Ao sair da lanchonete tive que atravessar a multidão. Acabei sendo cumprimentado efusivamente por deputados, secretários municipais, além de um delegado de polícia, um comandante de polícia militar e outros passantes. Algumas destas pessoas eu até conhecia, outras, como ao governador, conhecia somente da mídia. No entanto nunca, mesmo os que eu conhecia, haviam sido tão gentis. Creio que, se tivesse durado um pouco mais o momento, eu teria sido entrevistado como “autoridade”. Minha façanha? Tomara café ao lado do governador e falara com ele…

Na rua, continuei acompanhando a cena. Creio que foi a primeira vez que eu via tão de perto um espetáculo de bajulação como aquele. Todo o mundo sorrindo e querendo apertar a mão do governador, os políticos e subalternos cumprimentando todos os passantes. Uma “festa” na qual pude ouvir claramente os pedidos de favores correndo soltos. Uma conta de luz atrasada, uma casa para terminar, um empreguinho…
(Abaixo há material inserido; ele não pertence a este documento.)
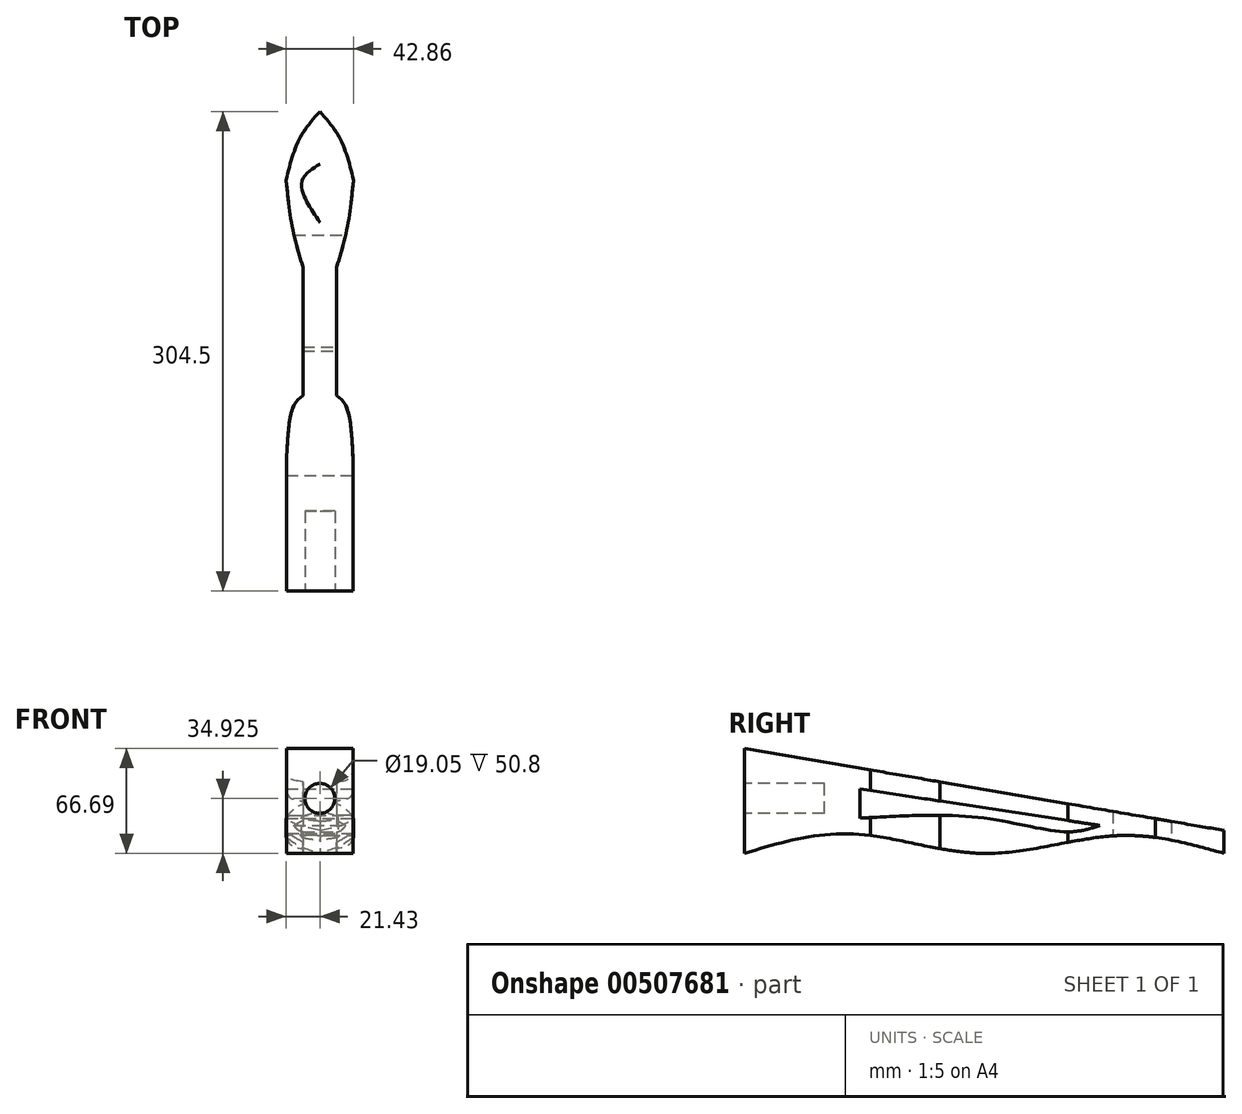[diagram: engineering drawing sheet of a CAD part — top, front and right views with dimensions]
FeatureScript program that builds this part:
annotation { "Feature Type Name" : "Feature", "Feature Type Description" : "" }
export const myFeature = defineFeature(function(context is Context, id is Id, definition is map)
    precondition{}
    {
        {
            var Q0;
            Q0=qCreatedBy(makeId("Right.planeOp"),FACE);
            var sketch = newSketch(context, id + "F0", { "sketchPlane" : qUnion([Q0])});
            skLineSegment(sketch, "E0", {"start": v(-152.4, 0) * mm, "end": v(152.4, 0) * mm});
            skLineSegment(sketch, "E1", {"start": v(-152.4, 0) * mm, "end": v(-152.4, 69.85) * mm});
            skLineSegment(sketch, "E2", {"start": v(152.4, 0) * mm, "end": v(152.4, 19.05) * mm});
            skLineSegment(sketch, "E3", {"start": v(152.4, 19.05) * mm, "end": v(-152.4, 69.85) * mm});
            skPoint(sketch, "E4.endSnap0", {"position": v(-152.4, 34.93) * mm});
            skLineSegment(sketch, "E5.0", {"start": v(-95.25, 50.8) * mm, "end": v(-152.4, 50.8) * mm, "construction": true});
            skLineSegment(sketch, "E5.1", {"start": v(-95.25, 50.8) * mm, "end": v(-95.25, 19.05) * mm, "construction": true});
            skLineSegment(sketch, "E5.2", {"start": v(-95.25, 19.05) * mm, "end": v(-152.4, 19.05) * mm, "construction": true});
            skSolve(sketch);
        }
        {
            var Q0;
            Q0=makeQuery(id+"F0.imprint","IMPRINT",FACE,{"disambiguationData":[TD([[makeQuery(id+"F0.imprint","IMPRINT",EDGE,{"derivedFrom":sQuery(id+"F0.wireOp",EDGE,"E0")}),1.0]])]});
            extrude(context, id + "F1", {"entities" : qUnion([Q0]), "depth" : 42.86 * mm, "symmetric" : true});
        }
        {
            var Q0;
            Q0=makeQuery(id+"F1.opExtrude","SWEPT_FACE",FACE,{"disambiguationData":[OSD([sQuery(id+"F0.wireOp",EDGE,"E1")])]});
            var sketch = newSketch(context, id + "F2", { "sketchPlane" : qUnion([Q0])});
            skLineSegment(sketch, "E6", {"start": v(21.43, 34.93) * mm, "end": v(0, 34.93) * mm, "construction": true});
            skCircle(sketch, "E7", {"center": v(0, 34.93) * mm, "radius": 9.53 * mm});
            skSolve(sketch);
        }
        {
            var Q0;
            Q0=makeQuery(id+"F2.imprint","IMPRINT",FACE,{"disambiguationData":[TD([[makeQuery(id+"F2.imprint","IMPRINT",EDGE,{"derivedFrom":sQuery(id+"F2.wireOp",EDGE,"E7")}),1.0]])]});
            var Q1;
            Q1=sQuery(id+"F2.wireOp",EDGE,"E7");
            extrude(context, id + "F3", {"entities" : qUnion([Q0]), "operationType" : NewBodyOperationType.REMOVE, "surfaceEntities" : qUnion([Q1]), "oppositeDirection" : true, "depth" : 50.8 * mm});
        }
        {
            var Q0;
            Q0=makeQuery(id+"F1.opExtrude","CAP_FACE",FACE,{"disambiguationData":[OSD([sQuery(id+"F0.wireOp",EDGE,"E0"),sQuery(id+"F0.wireOp",EDGE,"E1"),sQuery(id+"F0.wireOp",EDGE,"E2"),sQuery(id+"F0.wireOp",EDGE,"E3")])],"isStart":false});
            var sketch = newSketch(context, id + "F4", { "sketchPlane" : qUnion([Q0])});
            skLineSegment(sketch, "E8", {"start": v(-152.4, 34.93) * mm, "end": v(-152.4, 44.45) * mm, "construction": true});
            skLineSegment(sketch, "E9.0", {"start": v(-95.25, 19.05) * mm, "end": v(-152.4, 19.05) * mm, "construction": true});
            skLineSegment(sketch, "E9.1", {"start": v(-95.25, 50.8) * mm, "end": v(-95.25, 19.05) * mm, "construction": true});
            skLineSegment(sketch, "E9.2", {"start": v(-152.4, 50.8) * mm, "end": v(-95.25, 50.8) * mm, "construction": true});
            skLineSegment(sketch, "E10", {"start": v(57.15, 0) * mm, "end": v(57.15, 34.93) * mm, "construction": true});
            skLineSegment(sketch, "E11", {"start": v(-152.4, 44.45) * mm, "end": v(-101.6, 44.45) * mm, "construction": true});
            skLineSegment(sketch, "E12", {"start": v(-101.6, 44.45) * mm, "end": v(-101.6, 25.4) * mm, "construction": true});
            skLineSegment(sketch, "E13", {"start": v(-101.6, 25.4) * mm, "end": v(-152.4, 25.4) * mm, "construction": true});
            skSolve(sketch);
        }
        {
            var Q0;
            Q0=makeQuery(id+"F1.opExtrude","SWEPT_FACE",FACE,{"disambiguationData":[OSD([sQuery(id+"F0.wireOp",EDGE,"E0")])]});
            var sketch = newSketch(context, id + "F5", { "sketchPlane" : qUnion([Q0])});
            skLineSegment(sketch, "E14", {"start": v(0, 152.4) * mm, "end": v(0, -152.4) * mm, "construction": true});
            skLineSegment(sketch, "E15", {"start": v(21.43, -57.15) * mm, "end": v(-21.43, -57.15) * mm, "construction": true});
            skLineSegment(sketch, "E16", {"start": v(15.88, 152.4) * mm, "end": v(15.88, 95.25) * mm, "construction": true});
            skLineSegment(sketch, "E17", {"start": v(15.88, 95.25) * mm, "end": v(-15.87, 95.25) * mm, "construction": true});
            skLineSegment(sketch, "E18", {"start": v(-15.87, 95.25) * mm, "end": v(-15.87, 152.4) * mm, "construction": true});
            skLineSegment(sketch, "E19", {"start": v(0, 152.4) * mm, "end": v(-9.53, 152.4) * mm, "construction": true});
            skLineSegment(sketch, "E20", {"start": v(-9.53, 152.4) * mm, "end": v(-9.53, 101.6) * mm, "construction": true});
            skLineSegment(sketch, "E21", {"start": v(-9.52, 101.6) * mm, "end": v(9.53, 101.6) * mm, "construction": true});
            skLineSegment(sketch, "E22", {"start": v(9.53, 101.6) * mm, "end": v(9.53, 152.4) * mm, "construction": true});
            skSolve(sketch);
        }
        {
            var Q0;
            Q0=makeQuery(id+"F4.imprint","IMPRINT",FACE,{"disambiguationData":[TD([[makeQuery(id+"F4.imprint","IMPRINT",EDGE,{"derivedFrom":makeQuery(id+"F1.opExtrude","CAP_EDGE",EDGE,{"disambiguationData":[OSD([sQuery(id+"F0.wireOp",EDGE,"E0")])],"isStart":false})}),1.0]])]});
            var sketch = newSketch(context, id + "F6", { "sketchPlane" : qUnion([Q0])});
            skFitSpline(sketch, "E23", {"points": [v(-152.45, 0) * mm, v(-83.19, 12.39) * mm, v(0, 0) * mm, v(84.2, 11.28) * mm, v(152.36, 0) * mm], "startDerivative": vector(283.15, 85.12) * mm, "endDerivative": vector(279.7, -78.66) * mm});
            skLineSegment(sketch, "E24", {"start": v(152.36, 0) * mm, "end": v(152.36, 14.6) * mm});
            skLineSegment(sketch, "E25", {"start": v(152.36, 14.6) * mm, "end": v(-152.9, 66.78) * mm});
            skLineSegment(sketch, "E26", {"start": v(-152.9, 66.78) * mm, "end": v(-152.45, 0) * mm});
            skLineSegment(sketch, "E27", {"start": v(-78.97, 41.03) * mm, "end": v(-78.97, 22.38) * mm});
            skFitSpline(sketch, "E28", {"points": [v(-78.97, 22.38) * mm, v(0, 22.38) * mm, v(52.02, 13.72) * mm, v(73.55, 17.72) * mm], "startDerivative": vector(190.9, 11.16) * mm, "endDerivative": vector(86.31, 27.92) * mm});
            skLineSegment(sketch, "E29", {"start": v(-78.97, 41.03) * mm, "end": v(73.55, 17.72) * mm});
            skSolve(sketch);
        }
        {
            var Q0;
            Q0 = qSketchRegion(id + "F6", true);
            extrude(context, id + "F7", {"entities" : qUnion([Q0]), "operationType" : NewBodyOperationType.INTERSECT, "endBound" : BoundingType.THROUGH_ALL, "oppositeDirection" : true, "depth" : 25.4 * mm});
        }
        {
            var Q0;
            Q0=qCreatedBy(makeId("Top.planeOp"),FACE);
            var sketch = newSketch(context, id + "F8", { "sketchPlane" : qUnion([Q0])});
            skLineSegment(sketch, "E30", {"start": v(21.25, -152.7) * mm, "end": v(21.25, -72.27) * mm});
            skFitSpline(sketch, "E31", {"points": [v(21.25, -72.27) * mm, v(16.78, -35.22) * mm, v(10.67, -28.28) * mm], "startDerivative": vector(-2.79, 67.04) * mm, "endDerivative": vector(-20.34, 15.12) * mm});
            skLineSegment(sketch, "E32", {"start": v(10.67, -28.28) * mm, "end": v(10.67, 53.23) * mm});
            skFitSpline(sketch, "E33", {"points": [v(10.67, 53.23) * mm, v(17.03, 76.4) * mm, v(21.44, 108.64) * mm], "startDerivative": vector(15.07, 47.86) * mm, "endDerivative": vector(6.69, 62.6) * mm});
            skLineSegment(sketch, "E34.MirrorCS", {"start": v(-10.67, -28.28) * mm, "end": v(-10.67, 53.23) * mm});
            skFitSpline(sketch, "E35.MirrorCS", {"points": [v(-21.25, -72.27) * mm, v(-16.78, -35.22) * mm, v(-10.67, -28.28) * mm], "startDerivative": vector(2.79, 67.04) * mm, "endDerivative": vector(20.34, 15.12) * mm});
            skFitSpline(sketch, "E36.MirrorCS", {"points": [v(-10.67, 53.23) * mm, v(-17.03, 76.4) * mm, v(-21.44, 108.64) * mm], "startDerivative": vector(-15.07, 47.86) * mm, "endDerivative": vector(-6.69, 62.6) * mm});
            skLineSegment(sketch, "E37.MirrorCS", {"start": v(-21.25, -152.7) * mm, "end": v(-21.25, -72.27) * mm});
            skLineSegment(sketch, "E38", {"start": v(-21.25, -152.7) * mm, "end": v(21.25, -152.7) * mm});
            skFitSpline(sketch, "E39", {"points": [v(-21.44, 108.64) * mm, v(-12.87, 134.83) * mm, v(0, 152.1) * mm], "startDerivative": vector(13.16, 52.68) * mm, "endDerivative": vector(30.07, 33.86) * mm});
            skFitSpline(sketch, "E40.MirrorCS", {"points": [v(21.44, 108.64) * mm, v(12.87, 134.83) * mm, v(0, 152.1) * mm], "startDerivative": vector(-13.16, 52.68) * mm, "endDerivative": vector(-30.07, 33.86) * mm});
            skFitSpline(sketch, "E41", {"points": [v(0, 81.74) * mm, v(11.51, 107.29) * mm, v(0, 118.74) * mm], "startDerivative": vector(33.6, 50.25) * mm, "endDerivative": vector(-36.77, 22.5) * mm});
            skFitSpline(sketch, "E42.MirrorCS", {"points": [v(0, 81.74) * mm, v(-11.51, 107.29) * mm, v(0, 118.74) * mm], "startDerivative": vector(-33.6, 50.25) * mm, "endDerivative": vector(36.77, 22.5) * mm});
            skPoint(sketch, "E43.MirrorCS.end.orphan", {"position": v(0, -46.59) * mm});
            skPoint(sketch, "E43.MirrorCS.start.orphan", {"position": v(0, -86.1) * mm});
            skSolve(sketch);
        }
        {
            var Q0;
            Q0 = qSketchRegion(id + "F8", true);
            extrude(context, id + "F9", {"entities" : qUnion([Q0]), "operationType" : NewBodyOperationType.INTERSECT, "endBound" : BoundingType.THROUGH_ALL, "depth" : 25.4 * mm});
        }
    });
Claro que tal “espetáculo de beija a mão” não é fenômeno novo nem exclusivo. Na História e no Mundo, isso se repete e perpetua e os motivos são muitos e variados, inclusive a vaidade humana e a busca de benefícios pessoais. Mas no caso do Brasil, penso que temos, também, outra explicação.
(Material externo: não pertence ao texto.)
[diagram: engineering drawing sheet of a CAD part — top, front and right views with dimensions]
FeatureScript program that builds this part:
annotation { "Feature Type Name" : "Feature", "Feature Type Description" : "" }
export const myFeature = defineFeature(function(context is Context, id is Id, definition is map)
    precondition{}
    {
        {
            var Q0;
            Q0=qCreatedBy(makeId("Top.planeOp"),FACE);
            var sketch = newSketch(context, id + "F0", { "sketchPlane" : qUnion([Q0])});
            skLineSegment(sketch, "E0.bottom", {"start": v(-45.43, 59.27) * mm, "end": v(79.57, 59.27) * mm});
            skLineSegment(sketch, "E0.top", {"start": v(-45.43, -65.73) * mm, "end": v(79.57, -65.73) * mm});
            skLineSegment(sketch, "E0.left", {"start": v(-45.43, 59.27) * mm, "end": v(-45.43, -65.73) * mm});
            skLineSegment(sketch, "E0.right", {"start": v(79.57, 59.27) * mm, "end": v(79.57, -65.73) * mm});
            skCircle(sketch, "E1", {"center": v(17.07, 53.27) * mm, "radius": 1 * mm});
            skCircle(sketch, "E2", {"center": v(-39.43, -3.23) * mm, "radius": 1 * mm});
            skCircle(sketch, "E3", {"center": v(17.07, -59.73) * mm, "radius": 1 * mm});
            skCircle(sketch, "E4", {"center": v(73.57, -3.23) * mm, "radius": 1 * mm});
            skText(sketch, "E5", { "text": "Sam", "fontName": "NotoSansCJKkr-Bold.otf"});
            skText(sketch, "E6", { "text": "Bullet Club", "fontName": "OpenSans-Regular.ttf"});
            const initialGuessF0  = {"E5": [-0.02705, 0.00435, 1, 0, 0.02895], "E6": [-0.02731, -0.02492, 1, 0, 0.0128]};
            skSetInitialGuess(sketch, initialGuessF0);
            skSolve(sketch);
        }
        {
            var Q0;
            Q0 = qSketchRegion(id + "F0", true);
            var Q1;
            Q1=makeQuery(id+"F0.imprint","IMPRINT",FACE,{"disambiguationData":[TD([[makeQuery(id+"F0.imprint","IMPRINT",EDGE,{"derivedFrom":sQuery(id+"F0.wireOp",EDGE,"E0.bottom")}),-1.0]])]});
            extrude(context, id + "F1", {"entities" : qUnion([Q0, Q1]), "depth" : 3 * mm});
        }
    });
Aqui nunca desenvolvemos uma noção plena de cidadania. Ao contrário fomos e em grande parte ainda somos, uma sociedade em que o povo e o poder estão muito distantes. Veja a nossa História. Todos os movimentos populares, que se opuseram a estrutura de dominação colonial ou oligárquica foram duramente sufocados. O Quilombo dos Palmares, a Balaiada, a Conjuração Baiana, a Revolta da Vacina, exemplificam os movimentos populares que foram reprimidos a ferro e fogo. Independência, República, República Nova, Ditaduras de Getúlio e dos Militares, ao contrário foram os movimentos vitoriosos que, no máximo, trocaram as elites, mas mantiveram os regimes elitistas.
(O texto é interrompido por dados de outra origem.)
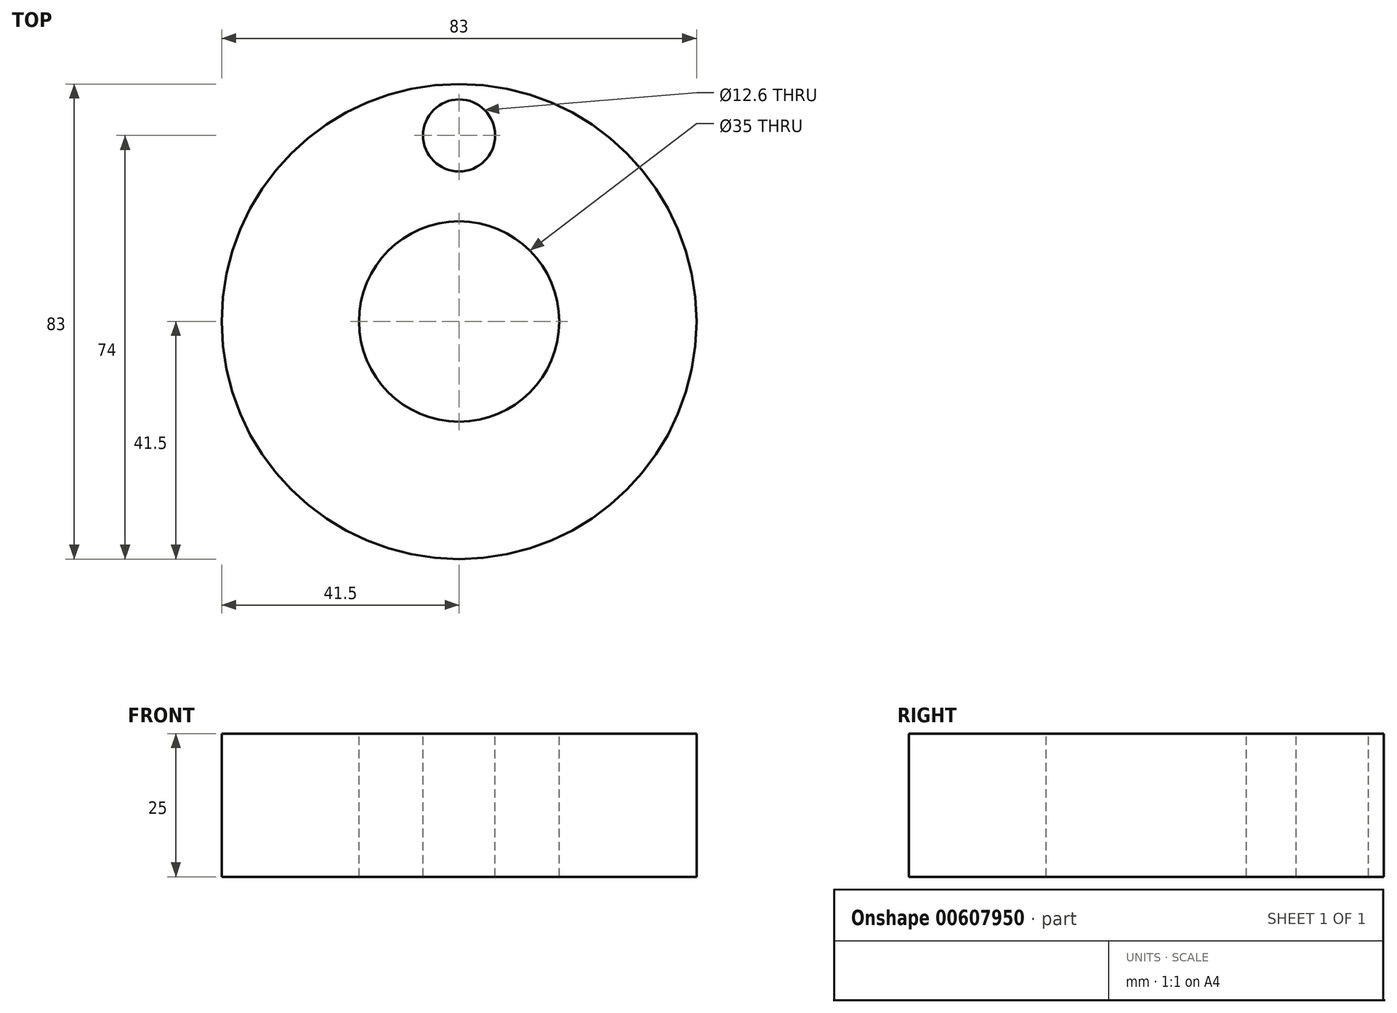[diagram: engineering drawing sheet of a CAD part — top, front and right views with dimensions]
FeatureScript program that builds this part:
annotation { "Feature Type Name" : "Feature", "Feature Type Description" : "" }
export const myFeature = defineFeature(function(context is Context, id is Id, definition is map)
    precondition{}
    {
        {
            var Q0;
            Q0=qCreatedBy(makeId("Top.planeOp"),FACE);
            var sketch = newSketch(context, id + "F0", { "sketchPlane" : qUnion([Q0])});
            skCircle(sketch, "E0", {"center": v(0, 0) * mm, "radius": 41.5 * mm});
            skSolve(sketch);
        }
        {
            var Q0;
            Q0 = qSketchRegion(id + "F0", true);
            extrude(context, id + "F1", {"entities" : qUnion([Q0]), "depth" : 25 * mm, "offsetDistance" : 25 * mm});
        }
        {
            var Q0;
            Q0=makeQuery(id+"F1.opExtrude","CAP_FACE",FACE,{"disambiguationData":[OSD([sQuery(id+"F0.wireOp",EDGE,"E0")])],"isStart":false});
            var sketch = newSketch(context, id + "F2", { "sketchPlane" : qUnion([Q0])});
            skCircle(sketch, "E1", {"center": v(0, 0) * mm, "radius": 32.5 * mm, "construction": true});
            skLineSegment(sketch, "E2", {"start": v(0, 32.5) * mm, "end": v(0, 0) * mm, "construction": true});
            skSolve(sketch);
        }
        {
            var Q0;
            Q0=sQuery(id+"F2.wireOp",VERTEX,"E2.start");
            var Q1;
            Q1=makeQuery(id+"F1.opExtrude","SWEPT_BODY",BODY,{"disambiguationData":[OSD([sQuery(id+"F0.wireOp",EDGE,"E0")])]});
            hole(context, id + "F3", {"style" : HoleStyle.SIMPLE, "endStyle" : HoleEndStyle.THROUGH, "standardTappedOrClearance" : lookupTablePath({ "standard" : "ISO", "fit" : "Close", "size" : "M12", "type" : "Clearance" }), "standardBlindInLast" : lookupTablePath({ "fit" : "Close", "standard" : "ISO", "size" : "M12", "type" : "Clearance" }), "holeDiameter" : 12.6 * mm, "majorDiameter" : 5 * mm, "isTappedThrough" : true, "tappedDepth" : 12 * mm, "tapClearance" : 3, "locations" : qUnion([Q0]), "scope" : qUnion([Q1])});
        }
        {
            var Q0;
            Q0=makeQuery(id+"F1.opExtrude","CAP_FACE",FACE,{"disambiguationData":[OSD([sQuery(id+"F0.wireOp",EDGE,"E0")])],"isStart":false});
            var sketch = newSketch(context, id + "F4", { "sketchPlane" : qUnion([Q0])});
            skCircle(sketch, "E3", {"center": v(0, 0) * mm, "radius": 17.5 * mm});
            skSolve(sketch);
        }
        {
            var Q0;
            Q0=makeQuery(id+"F4.imprint","IMPRINT",FACE,{"disambiguationData":[TD([[makeQuery(id+"F4.imprint","IMPRINT",EDGE,{"derivedFrom":sQuery(id+"F4.wireOp",EDGE,"E3")}),1.0]])]});
            extrude(context, id + "F5", {"entities" : qUnion([Q0]), "operationType" : NewBodyOperationType.REMOVE, "endBound" : BoundingType.THROUGH_ALL, "oppositeDirection" : true, "depth" : 25 * mm, "offsetDistance" : 25 * mm});
        }
    });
Diante de tantas derrotas e com tamanha distância do poder, o povo aprendeu a “estratégia da bajulação”, do privilégio, do “jeitinho”. O “escravo” e o homem pobre não têm direitos, conseguem favores. Daí a “euforia”  na presença de um homem público. É a oportunidade de pedir a “benção do sinhô”. A oportunidade para aqueles que não gozam de direitos demonstrarem sua docilidade diante dos poderosos em busca de seu favor. Não vemos os políticos como nossos delegados, nossos representantes, mas como nossos senhores. A escravidão “terminou” em 13 de maio de 1888, mas a Casa Grande e a Senzala vivem dentro de nós.